DATA FOR THIS EXERCISE section start
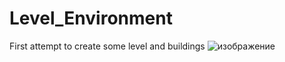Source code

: # Level_Environment
First attempt to create some level and buildings
![изображение](https://user-images.githubusercontent.com/33752831/177037466-a1a79b24-20da-4b4d-b28d-b425fa007754.png)
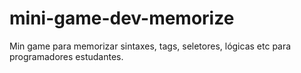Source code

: # mini-game-dev-memorize
Min game para memorizar sintaxes, tags, seletores, lógicas etc para programadores estudantes.
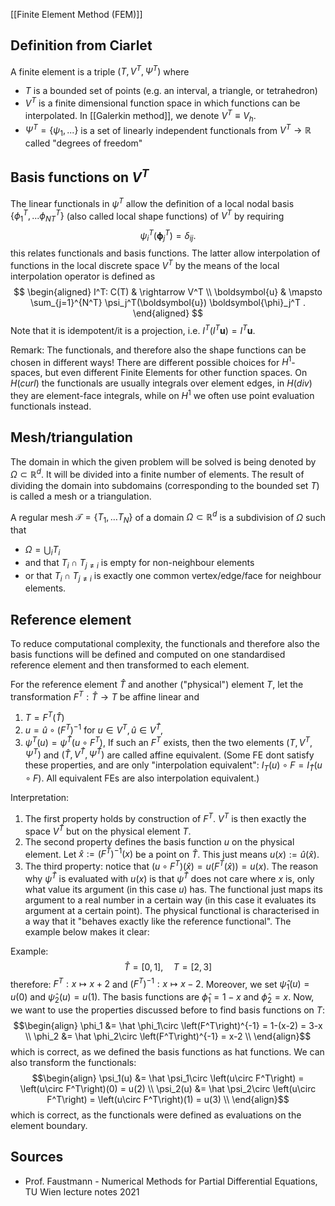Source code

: [[Finite Element Method (FEM)]]


## Definition from Ciarlet
A finite element is a triple $(T, V^T, \Psi^T)$ where
- $T$ is a bounded set of points (e.g. an interval, a triangle, or tetrahedron) 
- $V^T$ is a finite dimensional function space in which functions can be interpolated. In [[Galerkin method]], we denote $V^T\equiv V_h$.
- $\Psi^T=\{\psi_1, ...\}$ is a set of linearly independent functionals from $V^T\rightarrow \mathbb{R}$ called "degrees of freedom"


## Basis functions on $V^T$
The linear functionals in $\psi^T$ allow the definition of a local nodal basis $\{\phi_1^T, ... \phi_{NT}^T\}$ (also called local shape functions) of $V^T$ by requiring 
$$\psi_i^T\left(\boldsymbol{\phi}_j^T\right)=\delta_{i j} .$$
this relates functionals and basis functions. The latter allow interpolation of functions in the local discrete space $V^T$ by the means of the local interpolation operator is defined as
$$
\begin{aligned}
I^T: C(T) & \rightarrow V^T \\
\boldsymbol{u} & \mapsto \sum_{j=1}^{N^T} \psi_j^T(\boldsymbol{u}) \boldsymbol{\phi}_j^T .
\end{aligned}
$$
Note that it is idempotent/it is a projection, i.e. $I^T\left(I^T \boldsymbol{u}\right)=I^T \boldsymbol{u}$.

Remark:
The functionals, and therefore also the shape functions can be chosen in different ways! There are different possible choices for $H^1$-spaces, but even different Finite Elements for other function spaces.
On $H(curl)$ the functionals are usually integrals over element edges, in $H(div)$ they are element-face integrals, while on $H^1$ we often use point evaluation functionals instead.


## Mesh/triangulation
The domain in which the given problem will be solved is being denoted by $\Omega \subset \mathbb{R}^d$. It will be divided into a finite number of elements. The result of dividing the domain into subdomains (corresponding to the bounded set $T$) is called a mesh or a triangulation.

A regular mesh $\mathcal{T}=\left\{T_1, \ldots T_N\right\}$ of a domain $\Omega \subset \mathbb{R}^d$ is a subdivision of $\Omega$ such that 
- $\Omega=\bigcup_i T_i$ 
- and that $T_i \cap T_{j \neq i}$ is empty for non-neighbour elements 
- or that $T_i \cap T_{j \neq i}$ is exactly one common vertex/edge/face for neighbour elements.


## Reference element
To reduce computational complexity, the functionals and therefore also the basis functions will be defined and computed on one standardised reference element and then transformed to each element.

For the reference element $\hat{T}$ and another ("physical") element $T$, let the transformation $F^T:\hat T \rightarrow T$ be affine linear and
1. $T=F^T(\hat{T})$
2. $u=\hat{u} \circ\left(F^T\right)^{-1}$ for $u \in V^T, \hat{u} \in V^{\hat{T}}$,
3. $\psi^T(u)=\psi^{\hat{T}}\left(u \circ F^T\right)$,
If such an $F^T$ exists, then the two elements $\left(T, V^T, \Psi^T\right)$ and $\left(\hat{T}, V^{\hat{T}}, \Psi^{\hat{T}}\right)$ are called affine equivalent. 
(Some FE dont satisfy these properties, and are only "interpolation equivalent": $I_T(u)\circ F = I_\hat T (u\circ F)$. All equivalent FEs are also interpolation equivalent.)

Interpretation:
1. The first property holds by construction of $F^T$. $V^T$ is then exactly the space $V^\hat T$ but on the physical element $T$.
2. The second property defines the basis function $u$ on the physical element. Let $\hat x:=\left(F^T\right)^{-1}(x)$ be a point on $\hat T$. This just means $u(x):=\hat u (\hat x)$.
3. The third property: notice that $\left(u \circ F^T\right)(\hat x) = u\left(F^T(\hat x)\right)=u(x)$. The reason why $\psi^\hat T$ is evaluated with $u(x)$ is that $\psi^\hat T$ does not care where $x$ is, only what value its argument (in this case $u$) has. The functional just maps its argument to a real number in a certain way (in this case it evaluates its argument at a certain point). The physical functional is characterised in a way that it "behaves exactly like the reference functional". The example below makes it clear:

Example:
$$\hat T = [0,1],\quad T=[2,3] $$
therefore: $F^T:x\mapsto x+2$ and $\left(F^T\right)^{-1} :x\mapsto x-2$.
Moreover, we set $\hat\psi_1(u)=u(0)$ and $\hat\psi_2(u)=u(1)$. 
The basis functions are $\hat\phi_1 = 1-x$ and $\hat\phi_2 = x$.
Now, we want to use the properties discussed before to find basis functions on $T$:
$$\begin{align}
\phi_1 &= \hat \phi_1\circ \left(F^T\right)^{-1} = 1-(x-2) = 3-x \\
\phi_2 &= \hat \phi_2\circ \left(F^T\right)^{-1} = x-2  \\
\end{align}$$
which is correct, as we defined the basis functions as hat functions. We can also transform the functionals:
$$\begin{align}
\psi_1(u) &= \hat \psi_1\circ \left(u\circ F^T\right) = \left(u\circ F^T\right)(0) = u(2) \\
\psi_2(u) &= \hat \psi_2\circ \left(u\circ F^T\right) = \left(u\circ F^T\right)(1) = u(3) \\
\end{align}$$
which is correct, as the functionals were defined as evaluations on the element boundary.




## Sources
- Prof. Faustmann - Numerical Methods for Partial Differential Equations, TU Wien lecture notes 2021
DATA FOR THIS EXERCISE section end
## EXERCISE GOAL
Each line from the one holding "which is correct, as the" down to the end of the records above is to be repeated exactly; no other line belongs in the reply.

## ANSWER BOX
which is correct, as the functionals were defined as evaluations on the element boundary.




## Sources
- Prof. Faustmann - Numerical Methods for Partial Differential Equations, TU Wien lecture notes 2021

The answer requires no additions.